Nel ‘72 Calabresi venne assassinato. Per la sua morte, più di vent’anni dopo, l’ex leader di Lotta Continua Adriano Sofri finì in galera, dov’è tuttora rinchiuso sulla base di non riscontrabili accuse d’un pentito. Sul recente libro “Spingendo la notte più in là“ Mario Calabresi, figlio del commissario, raccoglie pacate e private memorie dell’Italia che fu e scrive che Pinelli “in casa nostra non è mai stato un nemico“. C’è da credergli. Pinelli forse veniva considerato nemico in via Fatebenefratelli quando subì quel trattamento particolare.
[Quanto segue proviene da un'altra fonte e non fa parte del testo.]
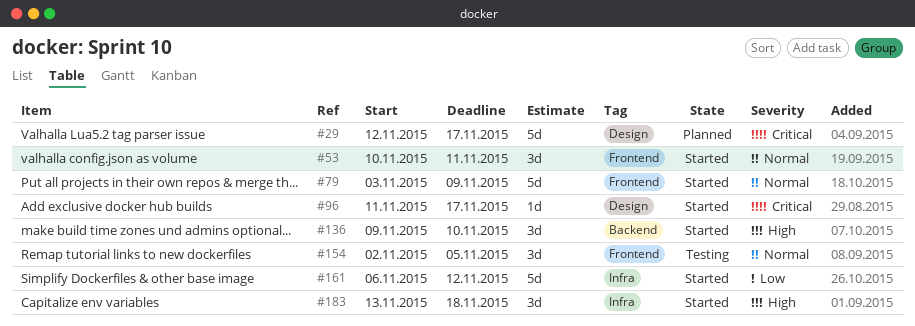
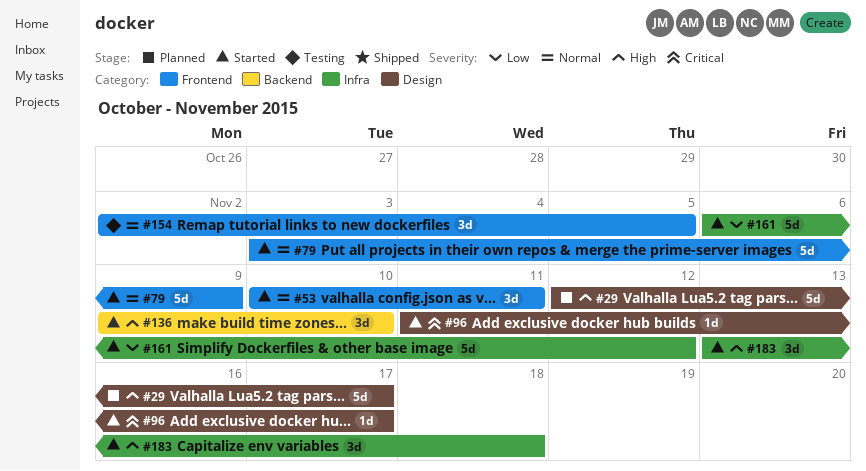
#29, priority: Critical -> High

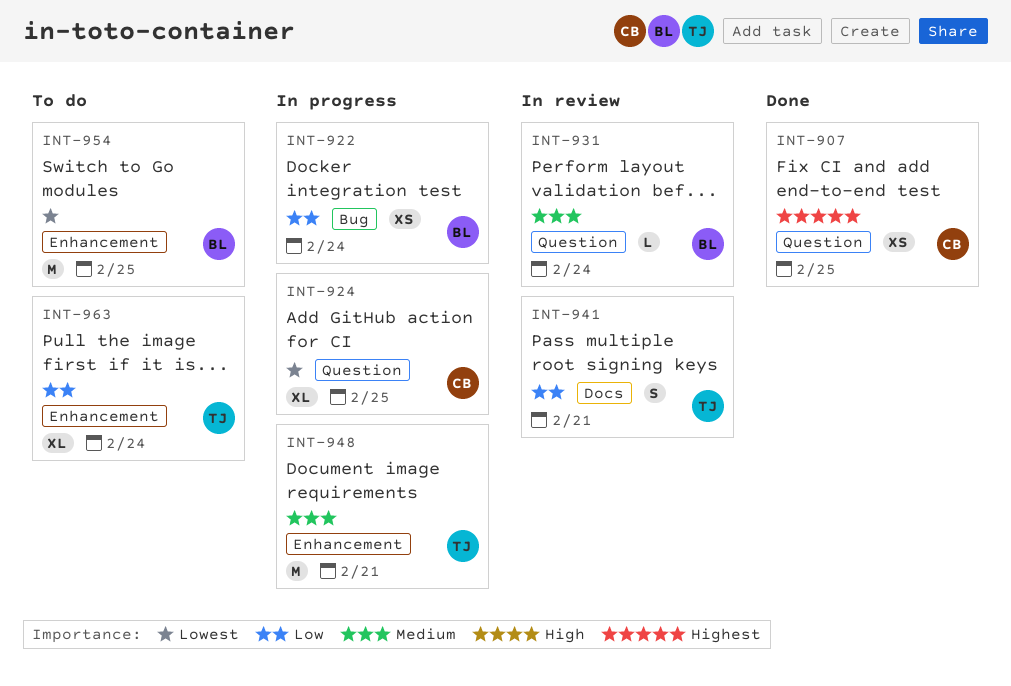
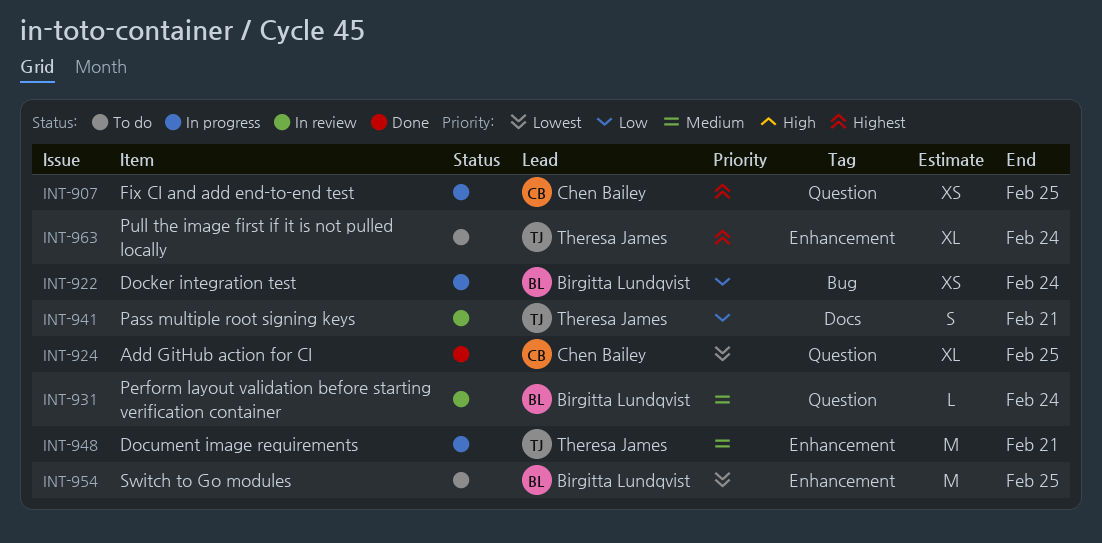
INT-907, status: Done -> In progress
INT-924, status: In progress -> Done
INT-963, priority: Low -> Highest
E se Luigi Calabresi in quei frangenti lo considerasse tale il figlio Mario non può saperlo. Pinelli e le vittime di quegli anni di stragi e repressione sono sicuramente state considerate un simbolo per gli oppositori del Capitale, di quello che veniva definito “lo Stato borghese”. E anche quest’ultimo lo considerò tale. Come avversario non solo da eliminare - per mano di chi non s’è mai voluto scoprire, mentre capri espiatori e forzature sono state operate per l’assassinio Calabresi - ma da cancellare nella stessa memoria.

Anni fa le giunte milanesi del leghista Formentini e del berlusconiano Albertini provarono a spostare la sobria lapide che, a pochi passi dalla tristemente nota filiale della Banca dell’Agricoltura e da Palazzo Marino, menzionava il sacrificio del ferroviere anarchico.
Si voleva annebbiare il ricordo di quegli anni. Dopo trentotto dodici dicembre prosegue l’annullamento di quel giorno, di quella strage e dei lutti che ne derivarono. Proprio come nei decenni ha fatto certa Magistratura compiacente al Palazzo con nuove sentenze che annullavano le precedenti sui Freda, Ventura, Giannettini, La Bruna, la Rosa dei Venti. Ma anche sul capo del governo Mariano Rumor e sul responsabile degli Interni Franco Restivo. Si vuole sciogliere nell’acido dell’indifferenza la testimonianza di chi cercava d’affermare un principio di democrazia non delegata ma partecipata a difesa dei lavoratori, e chi lo impediva con le bombe e i salti nel vuoto. Perché la rimozione e il revisionismo non cancellino fatti e responsabilità il nostro dovere morale ci porta a riparlarne.